River Ridge/Scales Mound had two full weeks of practice prior to the cancellations taking effect due to coronavirus.
“We had a lot of indoor practices the first week due to the weather, it was just a normal season and we were all getting ready,” said Patterson. “The second week was when some things started getting cancelled like the state basketball tournament. We were kind of hoping it wouldn’t get to us, based on how rural we are and how small we are.”
Patterson said he was hoping that with their small area that the IHSA would allow teams to compete.
“As it got worse and worse, it just became reality that it was at least getting pushed back,” said Patterson. “The longer it went on we just slowly started to realize the reality of what could possibly happen.”
Patterson remembered reading that if the governor’s stay-at-home order was extended that IHSA would cancel the remainder of the season.
Once he heard that news from the Governor, he realized that his senior season was over. The following Tuesday, the IHSA cancelled the season.
“When I found out, I was very devastated,” said Patterson. “I cried a bit, my family cried, they all enjoyed coming to the games and watching. It was weird not being able to have those last few memories with the kids that I have played sports with since I was in preschool. I have been coming up with them forever and not having the final season together hurt a lot.”
Patterson said not being able to have one last run at a regional or sectional championship and not having senior night made the pain worse.
Those same thoughts of missing time with friends at school has been a realization that Patterson has had to deal with over the past two months.

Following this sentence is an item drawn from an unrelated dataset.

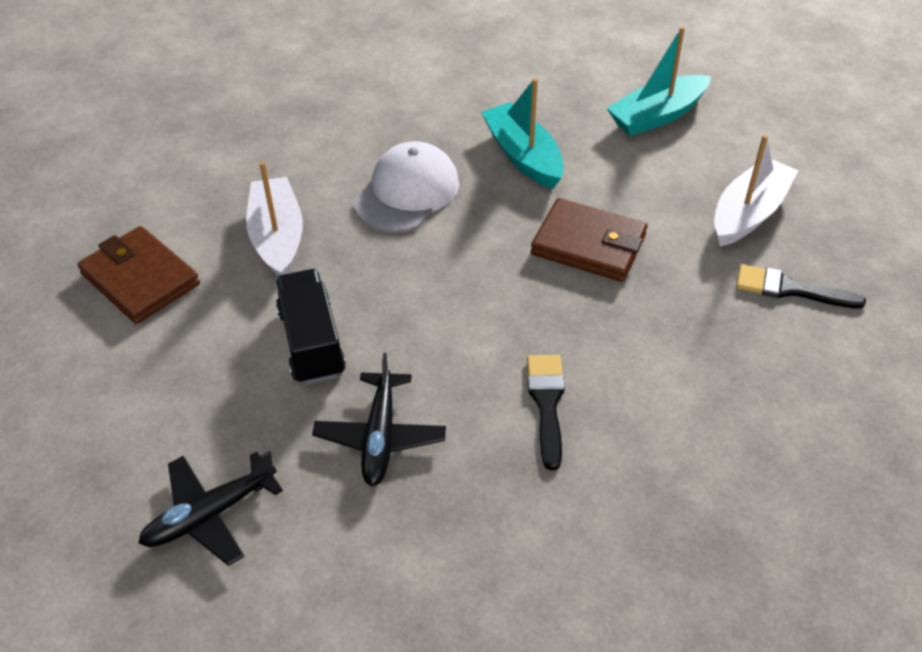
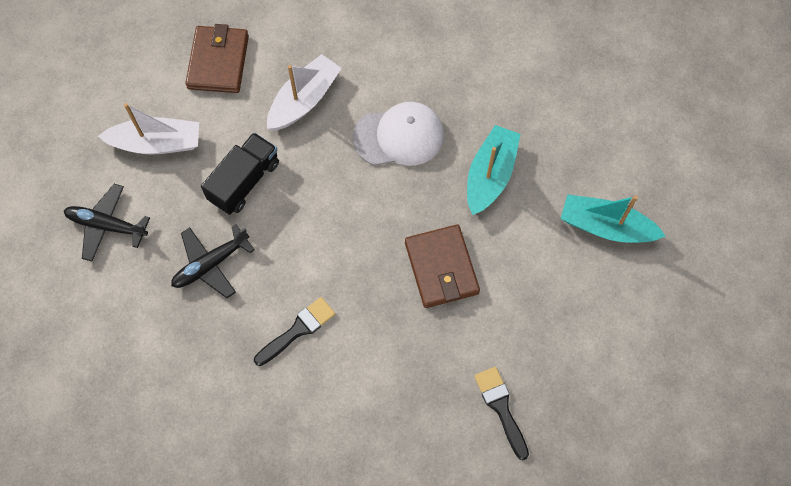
camera: 50 degrees right, 20 degrees up
(748, 213) = (553, 343): white boat -> white boat (157, 143)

“I never thought I would say that I missed school,” said Patterson. “Ever since this started, I have thought about all the fun that I actually do have at school. All of the time you get to spend with the kids at your school, it is a lot of fun. Once you lose it, you realize how great it actually is. It is weird thinking that I was walking down that hallway for the last time without even knowing it.”
Patterson said he is trying to make the most out of the time off and it has allowed him to continue to prepare for next season.
Patterson will major in biology at Clarke University and be on the pre-physical therapy path. His goal is to become a physical therapist and after six years at Clarke, Patterson hopes to earn his doctorate in physical therapy. The program takes one year off his undergraduate degree and doctoral work to allow him to graduate early with that degree.
Patterson will also be pitching for the Crusaders.
“I also chose Clarke because of the connection I had with coach (Dan) Spain and (Anthony) Razo and they have had a very successful program,” said Patterson. “It was the perfect fit for me academically and all the success they have had with baseball over there, it was a no-brainer for me. I hope that we can all go back in the fall and start that new chapter.”